Pixel coordinate listings:
====================

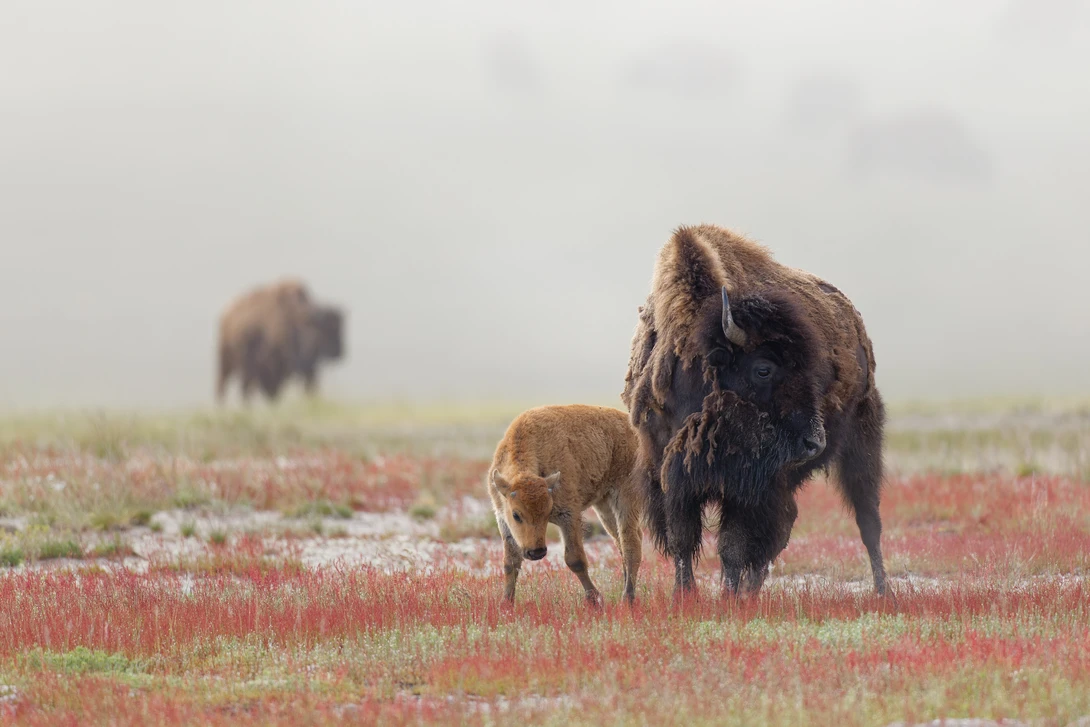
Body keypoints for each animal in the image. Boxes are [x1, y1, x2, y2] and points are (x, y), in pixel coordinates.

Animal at [487, 405, 644, 605]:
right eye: (516, 515)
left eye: (547, 512)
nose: (537, 552)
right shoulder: (502, 519)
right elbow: (510, 563)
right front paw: (506, 603)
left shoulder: (568, 516)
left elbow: (575, 560)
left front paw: (595, 600)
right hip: (604, 505)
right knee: (621, 542)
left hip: (625, 498)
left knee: (630, 544)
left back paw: (627, 599)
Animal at [621, 224, 888, 599]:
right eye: (763, 369)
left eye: (811, 368)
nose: (814, 443)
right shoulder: (667, 469)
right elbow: (682, 539)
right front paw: (685, 595)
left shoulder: (748, 487)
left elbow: (732, 546)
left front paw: (728, 596)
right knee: (786, 523)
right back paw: (752, 590)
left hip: (861, 440)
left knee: (867, 521)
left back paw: (884, 590)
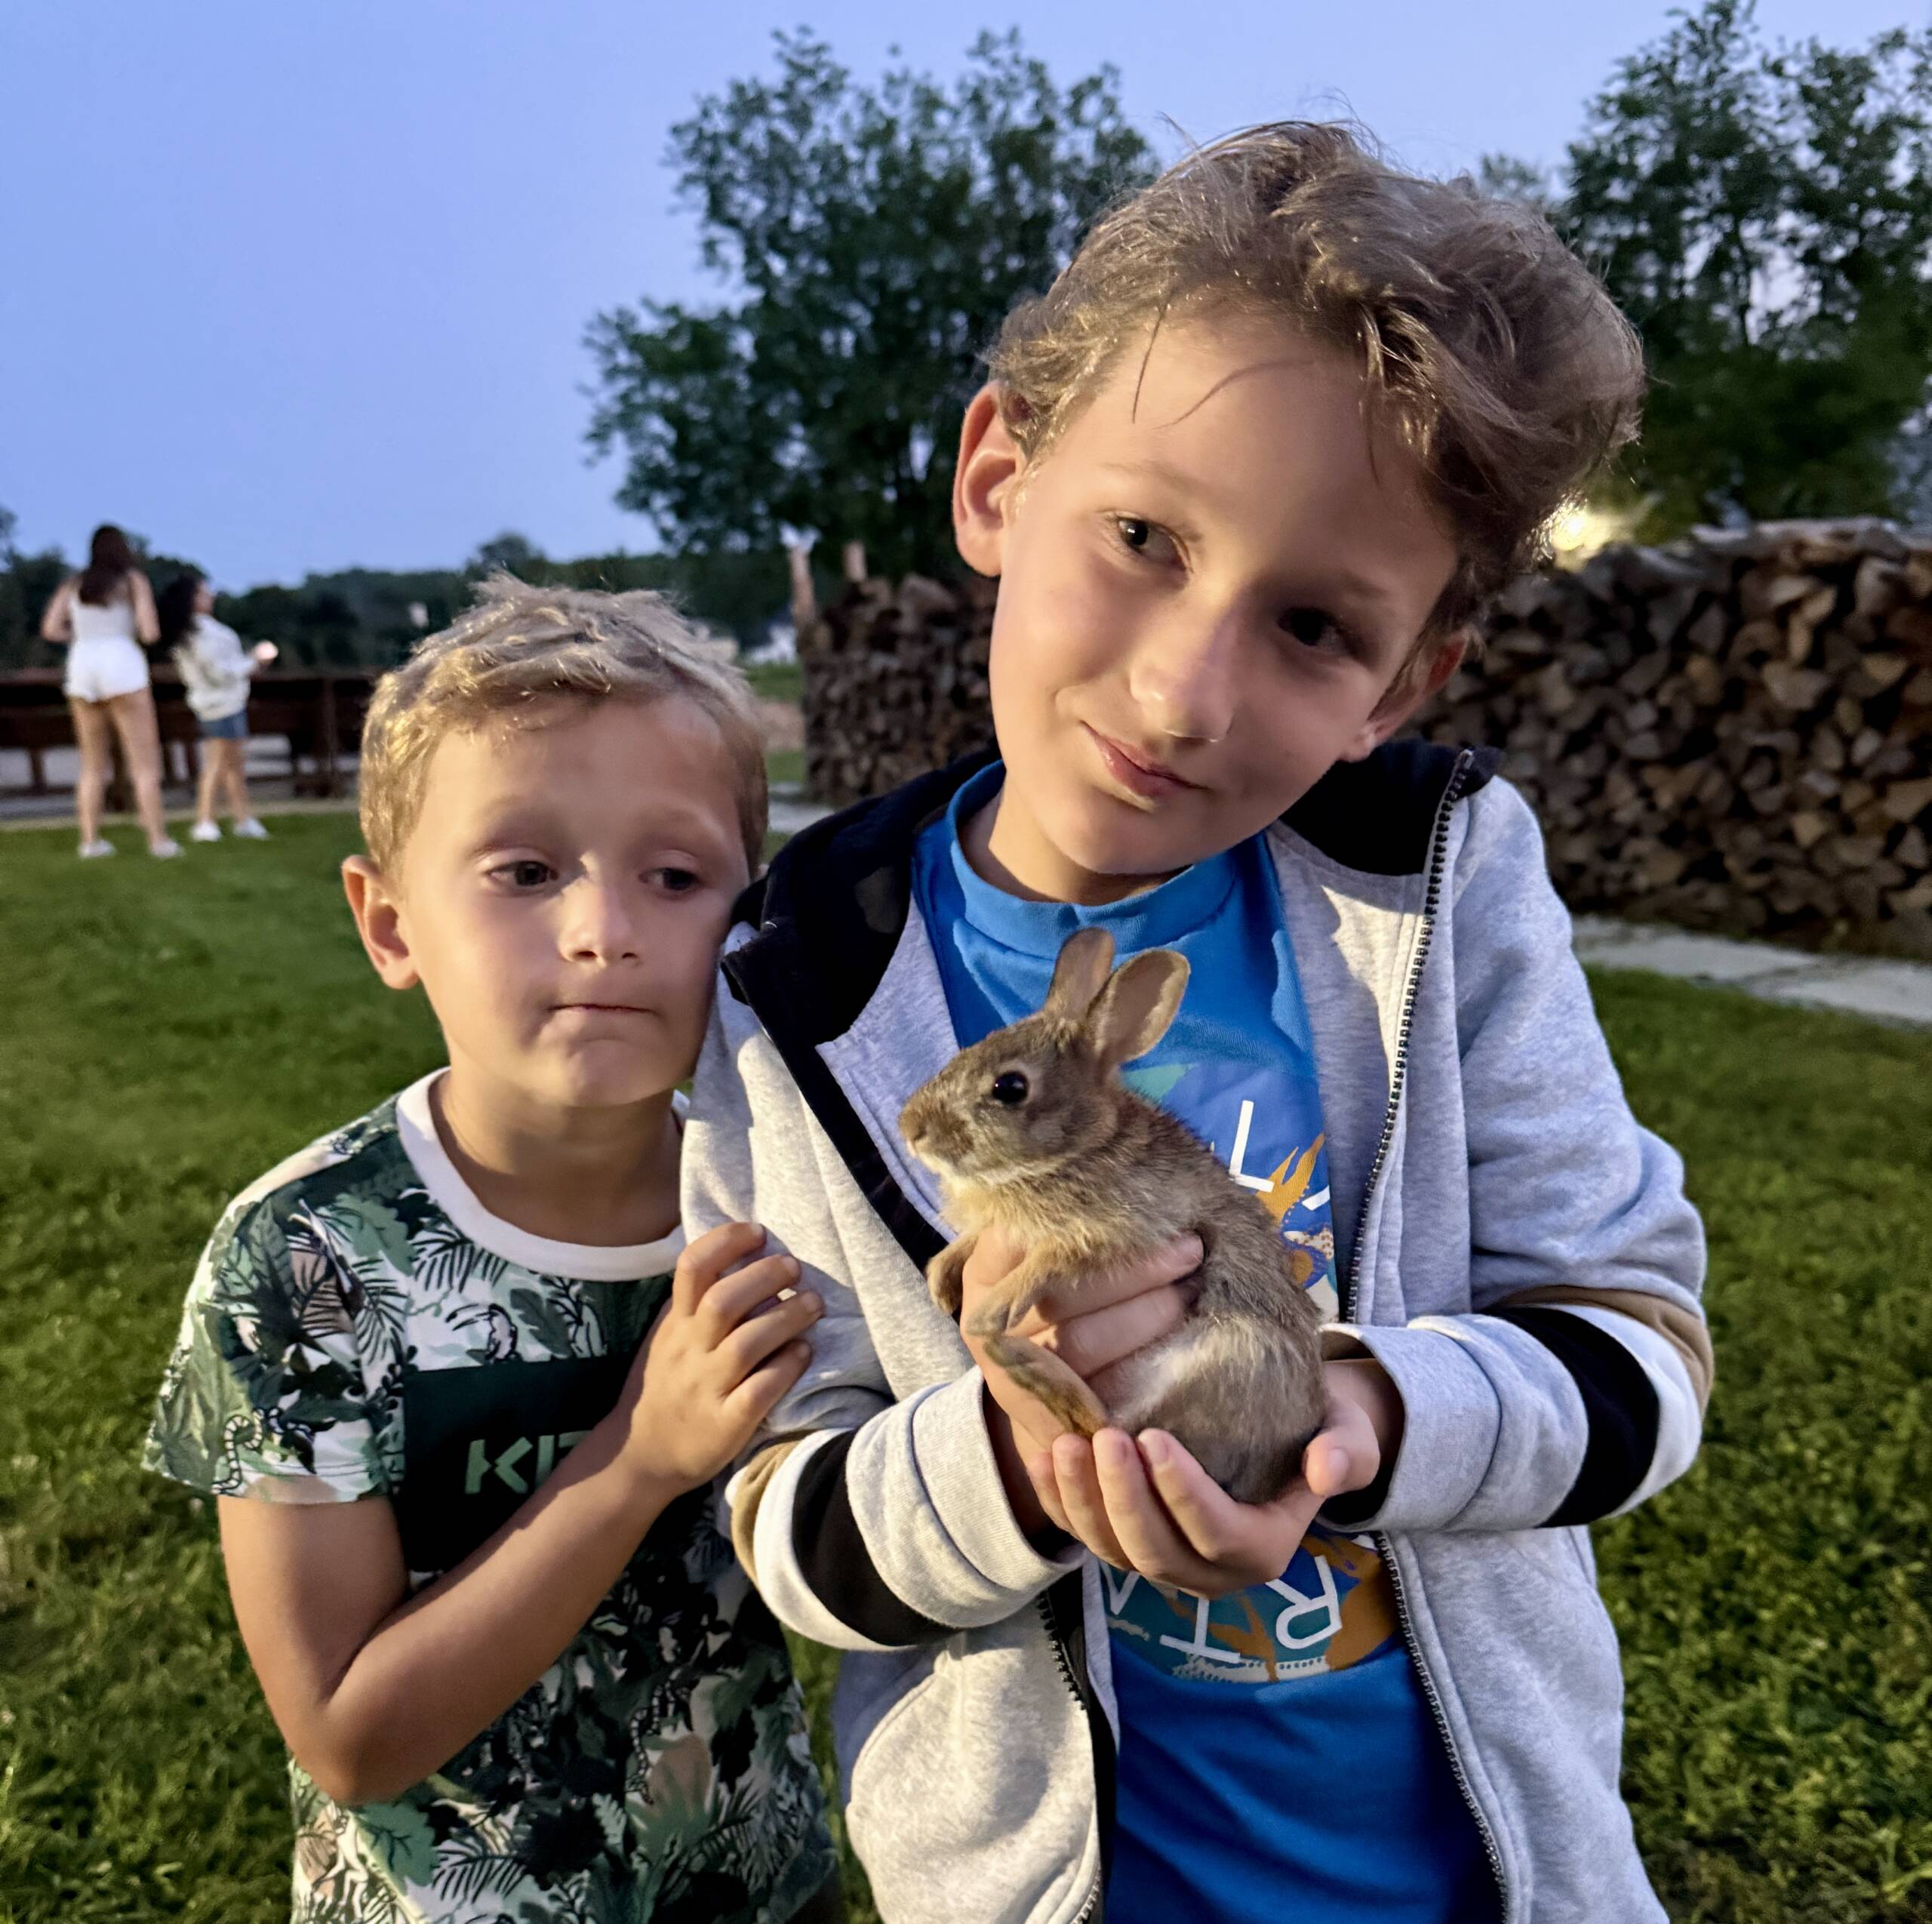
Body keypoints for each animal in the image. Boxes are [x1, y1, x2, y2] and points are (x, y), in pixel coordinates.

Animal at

====================

**BRIEF**
Nothing but the lines from the one containing "left hip: (625, 498)" through the final line of the entries above should be given again, each exactly as written; omit the pictures.

**PROBLEM SOLUTION**
left hip: (625, 498)
left knee: (630, 544)
left back paw: (627, 599)
Animal at [621, 224, 888, 599]:
right eye: (763, 369)
left eye: (811, 368)
nose: (814, 443)
right shoulder: (667, 469)
right elbow: (682, 539)
right front paw: (685, 595)
left shoulder: (748, 487)
left elbow: (732, 546)
left front paw: (728, 596)
right knee: (786, 523)
right back paw: (752, 590)
left hip: (861, 440)
left knee: (867, 521)
left back paw: (884, 590)
Body keypoints for each animal in the image. Boxes are [x1, y1, x2, y2] and points are (x, y), in pixel coordinates.

Animal at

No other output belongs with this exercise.